■ Dokumen:
__________

Menanggapi tentang perilaku siswa-siswa di barat yang lebih berani dalam adu argumen atau lebih spontan dalam mengajukan pertanyaan kepada sang pengajar, menurut saya memang ini adalah hal yang positif, tapi tidak sepenuhnya. Hal tersebut harus kita lihat secara kontekstual. Misalnya dalam konteks budaya pola hubungan interpersonal dalam masyarakat. Sebagai contoh saya suka memperhatikan orang-orang dari negara-negara non barat pada saat seminar, seperti Jepang, China, Korea dan juga Indonesia. Kebanyakan dari mereka memang tidak begitu vokal dalam hal berdebat, tapi banyak dari mereka yang sangat berkualitas pemikirannya ketika ditanya pendapatnya. Lain halnya dengan sebagian orang dari barat, atau kebanyakan orang dari negara-negara Afrika, atau Rusia misalnya (maaf bukan rasis, ini hanya hasil pengamatan pribadi saja) banyak dari mereka yang bersitegang dan spontan mempertahankan pendapatnya demi ego mereka, walaupun isinya seringkali ngawur. So hal seperti ini sekali lagi sifanya sangat kontekstual. Kemampuan berfikir liberal yang direpresentasikan dengan spontanitas bertanya di forum belum merupakan indikator dari kualitas sebuah konsep pendidikan.
Hal lain, adalah merupakan sebuah ekses dari pola pemikiran liberal di barat bahwa banyak sekali sekolah-sekolah di negara barat (contohnya yang saya alami di Jerman) menghadapi suatu masalah kedisiplinan serius dengan para siswanya. Dapat kita bayangkan apabila ada murid yang memukul-mukul meja pada saat guru menerangkan, atau bahkan murid yang mendorong guru perempuannya karena dia diperingatkan untuk tidak telat masuk. Ini benar-benar terjadi di depan mata kepala saya.

__________

■ Daftar Tugas:
1) Tulis ulang bagian teks tentang perilaku siswa di barat, mulai dari "Hal lain, adalah" dan berakhir pada "mata kepala saya.", dengan mengganti "Jerman" menjadi "Belanda".
2) Teruskan teks tentang perilaku siswa di barat dengan bagian berikutnya, dimulai sesudah kalimat terakhirnya.

■ Bahan yang Disediakan:
__________

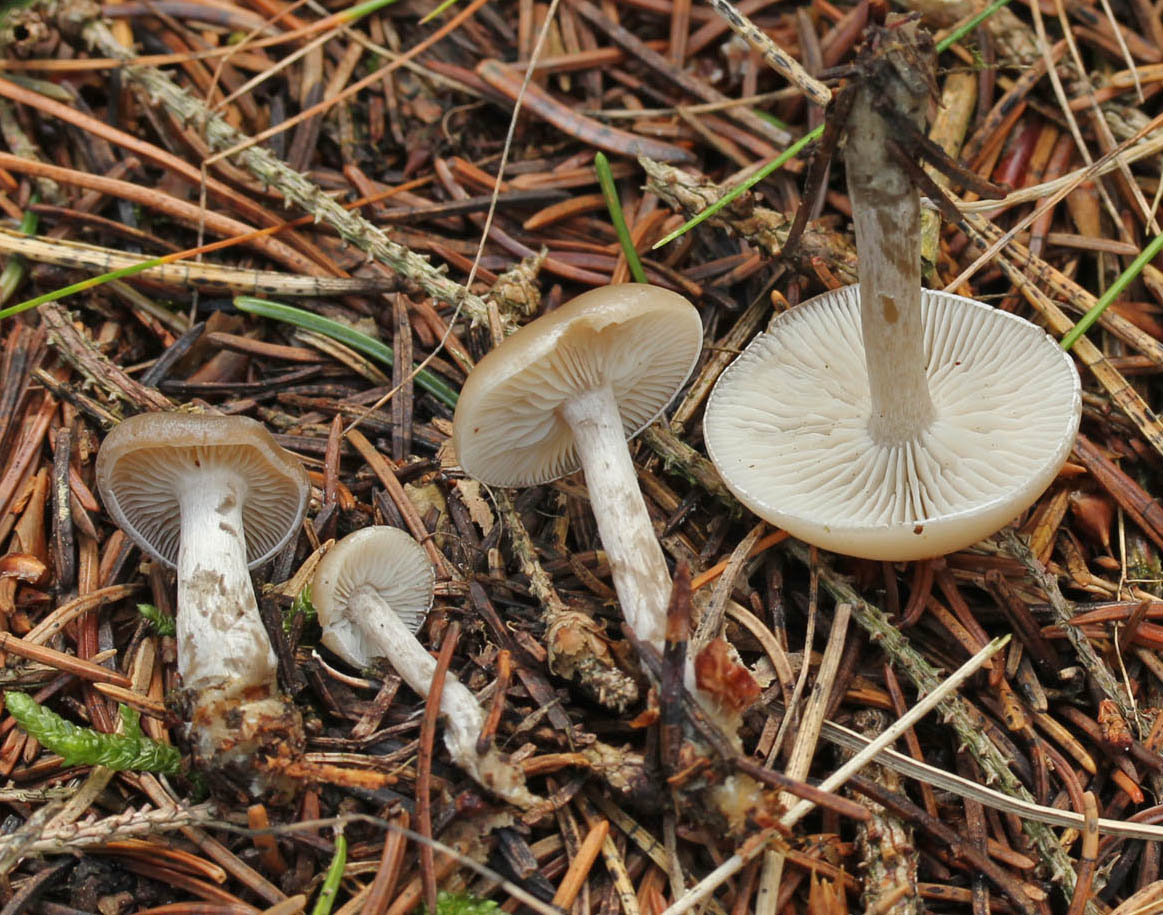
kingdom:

__________

■ Kumpulan Jawaban:
1)
Hal lain, adalah merupakan sebuah ekses dari pola pemikiran liberal di barat bahwa banyak sekali sekolah-sekolah di negara barat (contohnya yang saya alami di Belanda) menghadapi suatu masalah kedisiplinan serius dengan para siswanya. Dapat kita bayangkan apabila ada murid yang memukul-mukul meja pada saat guru menerangkan, atau bahkan murid yang mendorong guru perempuannya karena dia diperingatkan untuk tidak telat masuk. Ini benar-benar terjadi di depan mata kepala saya.

2)
Sikap-sikap lain yang lebih parah menurut kaca mata saya sebagai orang timur adalah sikap mereka terahadap orang tua sebagai bentukan dari pola pendidikan mereka. Kita yang pernah hidup di negara barat pasti tahu bagaimana liberalnya para anak barat bersikap terhadap orang tuanya. Buat mereka orang tua adalah beban hidup, sehingga panti jompolah tempat yang paling tepat buat para orang tua mereka menghabiskan masa tuanya. Pertanyaannya: sisi afeksi beginikah yang kita inginkan sebagai hasil dari sebuah konsep dan filosofi pendidikan (di barat)??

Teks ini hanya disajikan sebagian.